フェイトがそう言うと、リニスは少しの間目を閉じ、ふっと息を吐いた。

 

「…その通りですよ、フェイト。本気なら、いくつか覚悟をしてもらう必要があります。ミントも聞いて下さいね」

 

リニスはいつもの座学のように、俺達に向かって話し始めた。それは生命への向き合い方。たとえ作り物ではあっても1つの命と運命を共にするということに対する、そして場合によっては契約の解除という形で自らの手でその命を絶つことになるという、その覚悟を確認するためのものだった。そんなリニスの問いかけにフェイトは小さく、だが確りと頷いた。

 

「では支度を始めましょう。契約の内容はどうしますか? 」

 

「取り敢えず仮契約で、正確な内容は後で考えるよ」

 

「ミント、契約の儀式には高度な術式が必要です。バルディッシュがメンテナンス中でトリックマスターもいませんが、出来るだけサポートをお願いします」

 

「了解しましたわ」

 

展開された魔法陣の傍らで、リニスの指示に従ってフェイトの儀式をサポートする。

 

「我が元に契約の承引を…契約の元、新たな生命と魂を」

 

呪文の詠唱が進むと、フェイトのリンカーコアから魔力が流れ出るのが傍目にも判った。

 

「我が力を糧に、新たな生命をここに…!」

 

魔法陣が一際強く輝く。俺は眩しさに一瞬目を瞑ってしまった。再び目を開いた時、そこには傷痕もなく、元気そうにフェイトの手を舐めている子狼の姿があった。

 

「成功…したんですの? 」

 

俺の問いかけにリニスは首肯する。

 

「暖かい…」

 

子狼を抱いたフェイトがポツリと呟いた。

 

「それが、命の温度です」

 

「リニスさんのように、人間形態になったりはしないのですか? 」

 

「仮契約したばかりですからね。人間の姿になるには、まだ1か月くらいはかかりますよ」

 

「そうなんですね…フェイトさん、大丈夫ですか? 」

 

「うん、ちょっと魔力が吸い取られる感じがするけど、問題ないよ」

 

子狼を抱いたまま、フェイトは優しく微笑んだ。その笑顔に心が温かくなるのを感じたが、次の瞬間、俺は重要なことを思い出して固まってしまった。

 

「あっ」

 

「どうしたのですか? ミント」

 

「魔法学院の寮って、使い魔禁止だったのでは…? 」

 

「「あ…」」

 

フェイトとリニスの頭に、大きな冷や汗が見えたような気がした。

 




使い魔についてのお話は基本的に原作(SS)通りですが、言い回しや設定は変えています。。

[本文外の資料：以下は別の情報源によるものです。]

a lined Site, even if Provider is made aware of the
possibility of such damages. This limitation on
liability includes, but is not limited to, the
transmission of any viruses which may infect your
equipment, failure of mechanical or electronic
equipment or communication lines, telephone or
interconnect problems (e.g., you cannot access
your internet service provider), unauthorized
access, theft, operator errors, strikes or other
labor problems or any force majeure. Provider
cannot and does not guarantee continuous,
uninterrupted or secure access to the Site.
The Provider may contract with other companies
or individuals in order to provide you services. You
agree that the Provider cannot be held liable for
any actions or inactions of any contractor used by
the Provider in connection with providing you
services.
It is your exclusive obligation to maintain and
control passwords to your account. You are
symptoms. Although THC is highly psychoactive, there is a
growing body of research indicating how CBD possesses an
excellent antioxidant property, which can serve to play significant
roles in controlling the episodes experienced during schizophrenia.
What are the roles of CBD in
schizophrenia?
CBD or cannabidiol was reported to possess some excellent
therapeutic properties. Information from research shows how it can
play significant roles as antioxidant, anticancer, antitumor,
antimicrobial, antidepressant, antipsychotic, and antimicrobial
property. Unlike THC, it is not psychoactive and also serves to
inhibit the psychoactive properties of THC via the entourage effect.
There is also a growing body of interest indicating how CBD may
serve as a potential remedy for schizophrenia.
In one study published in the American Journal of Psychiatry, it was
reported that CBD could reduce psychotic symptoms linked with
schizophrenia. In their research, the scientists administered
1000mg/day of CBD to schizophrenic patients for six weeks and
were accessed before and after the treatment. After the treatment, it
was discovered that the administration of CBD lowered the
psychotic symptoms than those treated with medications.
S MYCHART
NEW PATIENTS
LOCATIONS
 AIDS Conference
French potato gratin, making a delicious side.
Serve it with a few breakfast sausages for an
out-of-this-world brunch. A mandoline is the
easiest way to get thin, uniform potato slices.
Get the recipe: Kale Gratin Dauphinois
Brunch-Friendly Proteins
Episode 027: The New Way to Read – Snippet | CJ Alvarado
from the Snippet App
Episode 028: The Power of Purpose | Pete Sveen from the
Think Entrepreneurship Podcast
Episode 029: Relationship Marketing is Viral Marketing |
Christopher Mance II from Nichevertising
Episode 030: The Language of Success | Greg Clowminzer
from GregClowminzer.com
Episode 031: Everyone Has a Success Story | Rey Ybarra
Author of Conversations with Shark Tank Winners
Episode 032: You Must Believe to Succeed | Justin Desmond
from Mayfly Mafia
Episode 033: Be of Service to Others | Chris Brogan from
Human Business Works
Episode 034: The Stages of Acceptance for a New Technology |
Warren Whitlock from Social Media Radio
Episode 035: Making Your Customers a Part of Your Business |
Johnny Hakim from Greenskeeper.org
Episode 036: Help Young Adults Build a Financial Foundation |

SSだとアルフはバルディッシュの完成前に使い魔になる筈ですが、本作では魔導師登録の都合上、バルディッシュが先に完成しています。。病気ではなく、怪我で死にかけてますし。。
そしてリニスが使い魔になった経緯は原作とは全く異なり、彼女は過去の記憶を保持しています。。

そして折角原作通りのシリアスっぽい流れだったのに、最後にオチをつけてしまいました。。